2. Use it in your test:

def test_get_history(command_mock):
    # Load the mock (command_mock is a pytest fixture)
    mock_fn = command_mock.get_subprocess_mock("log/follow.toml", "basic_history")

    # Patch subprocess.run
    with patch('subprocess.run', side_effect=mock_fn):
        # This executes FAST and returns REAL git output
        # It matches 'git log ... -- app.py' OR 'git log ... -- other.py'
        history = my_git_wrapper.get_history("app.py")

    assert len(history) == 5

Installation

pip install orgecc-command-mock

Usage Guide

1. Setup

Add the pytest plugin to your conftest.py:

# tests/conftest.py
import pytest
from pathlib import Path
from command_mock.recorder import CommandMockRecorder
from command_mock.player import CommandMockPlayer

@pytest.fixture
def command_mock(request):
    """Fixture that switches between Player (default) and Recorder."""
    # Point this to where you want to store your TOML files
    fixtures_root = Path(__file__).parent

    if request.config.getoption("--regenerate-mocks"):
        return CommandMockRecorder("git", fixtures_root=fixtures_root)
    else:
        return CommandMockPlayer("git", fixtures_root=fixtures_root)

def pytest_addoption(parser):
    parser.addoption("--regenerate-mocks", action="store_true", help="Record new mocks")

2. Recording Mocks

Create a script (e.g., tests/generate_mocks.py) to generate your test data. This ensures your mocks are reproducible.

from command_mock.recorder import CommandMockRecorder

def generate():
    recorder = CommandMockRecorder("git")

    # You can even use setup scripts to create real repo states!
    repo = recorder.create_test_repo("scripts/setup_repo.sh")

    recorder.record_scenario(
        command=["git", "status"],
        scenario_name="clean_state",
        output_path="status/clean.toml",
        repo_path=repo
    )

if __name__ == "__main__":
    generate()

3. Flexible Matching

This is the framework's superpower.
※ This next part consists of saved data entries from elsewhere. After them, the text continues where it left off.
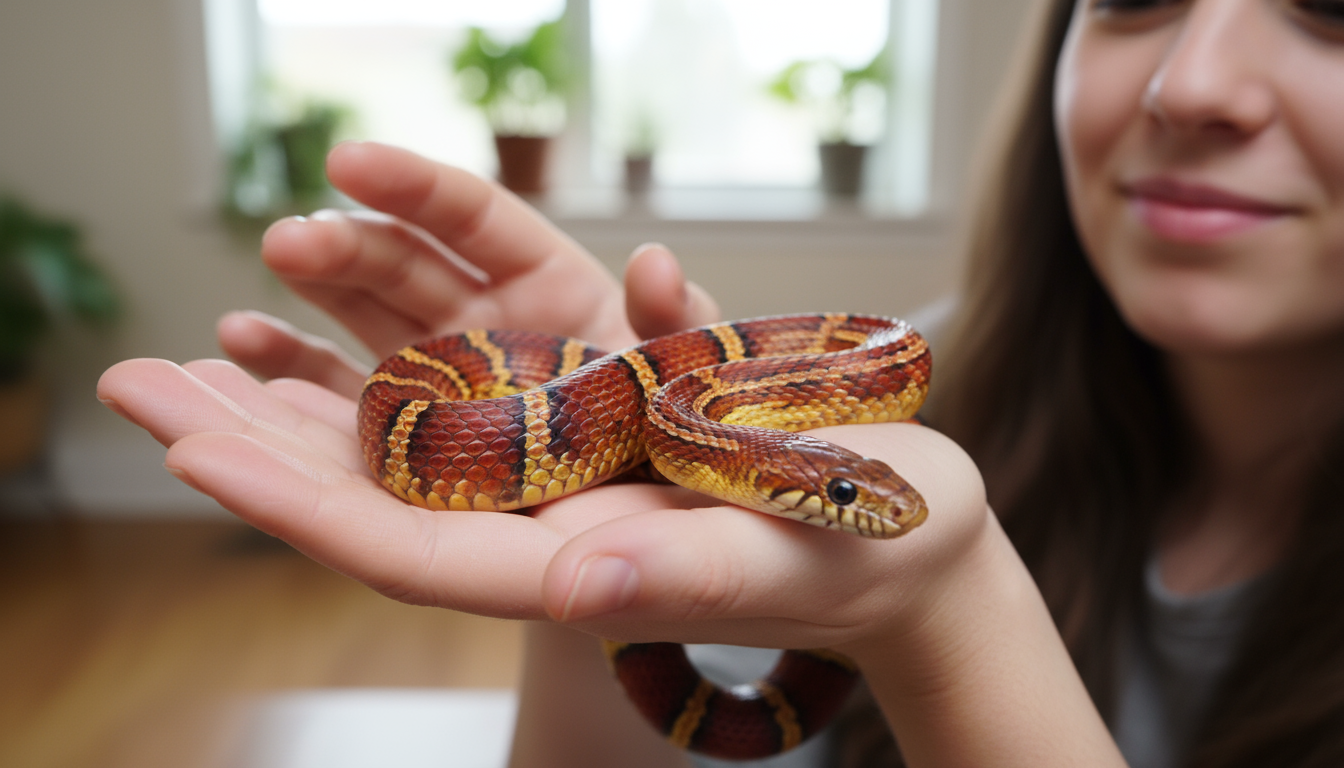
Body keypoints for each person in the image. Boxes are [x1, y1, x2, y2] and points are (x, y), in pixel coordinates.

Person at [97, 0, 1344, 764]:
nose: (1194, 84)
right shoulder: (921, 364)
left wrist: (953, 618)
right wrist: (589, 538)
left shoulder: (883, 394)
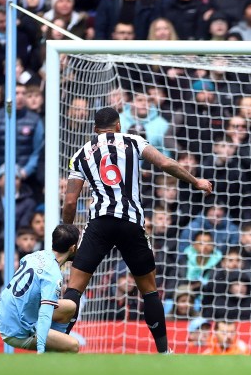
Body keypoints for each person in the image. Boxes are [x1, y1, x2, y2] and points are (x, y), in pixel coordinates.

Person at [61, 107, 213, 354]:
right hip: (131, 222)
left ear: (94, 129)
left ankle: (58, 342)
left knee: (75, 288)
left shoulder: (80, 154)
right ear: (119, 125)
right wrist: (195, 182)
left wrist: (69, 234)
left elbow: (69, 202)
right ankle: (164, 351)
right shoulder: (133, 140)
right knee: (149, 289)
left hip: (99, 223)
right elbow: (165, 162)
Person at [0, 224, 81, 353]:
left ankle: (53, 350)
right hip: (16, 331)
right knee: (73, 345)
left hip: (5, 313)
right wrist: (41, 348)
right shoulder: (53, 276)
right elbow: (45, 314)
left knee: (70, 307)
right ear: (73, 248)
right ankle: (46, 354)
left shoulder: (35, 255)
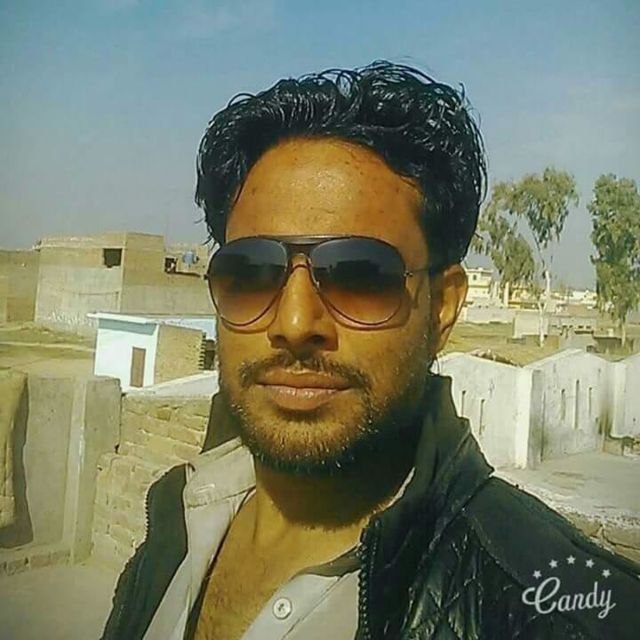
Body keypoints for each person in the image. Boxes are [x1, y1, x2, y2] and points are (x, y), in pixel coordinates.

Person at [101, 61, 640, 640]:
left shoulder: (560, 614)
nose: (295, 323)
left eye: (359, 275)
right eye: (252, 273)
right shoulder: (176, 521)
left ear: (442, 307)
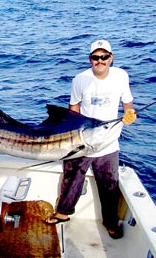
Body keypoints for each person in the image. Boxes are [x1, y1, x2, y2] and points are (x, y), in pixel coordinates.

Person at [45, 39, 137, 239]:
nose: (100, 61)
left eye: (104, 57)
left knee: (110, 185)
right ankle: (63, 213)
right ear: (90, 59)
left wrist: (129, 113)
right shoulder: (80, 79)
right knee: (71, 180)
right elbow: (74, 108)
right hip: (81, 143)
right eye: (96, 57)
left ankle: (111, 223)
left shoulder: (121, 76)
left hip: (108, 142)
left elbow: (127, 103)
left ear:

You don't need a mock for every single argument variation. Use placeholders in your templates.

Embedded Placeholders:

# Template in TOML:
command = ["git", "log", "--grep={term}"]

# Matches all of these in tests:
["git", "log", "--grep=fix"]
["git", "log", "--grep=feat"]

Standalone Placeholders:

# Template in TOML:
command = ["git", "add", "{filepath}"]

# Matches all of these in tests:
["git", "add", "src/main.py"]
["git", "add", "tests/test_core.py"]

Dynamic Flag Stripping: The player automatically handles flags that change every run (like --since="1 hour ago"), matching the core command while ignoring the dynamic parts.

Development

This project uses a Makefile for all development tasks.

make install      # Install dev dependencies
make test         # Run tests
make format       # Format code (Black/Ruff)
make ci           # Run full CI suite locally

For detailed contribution guidelines, see CLAUDE.md.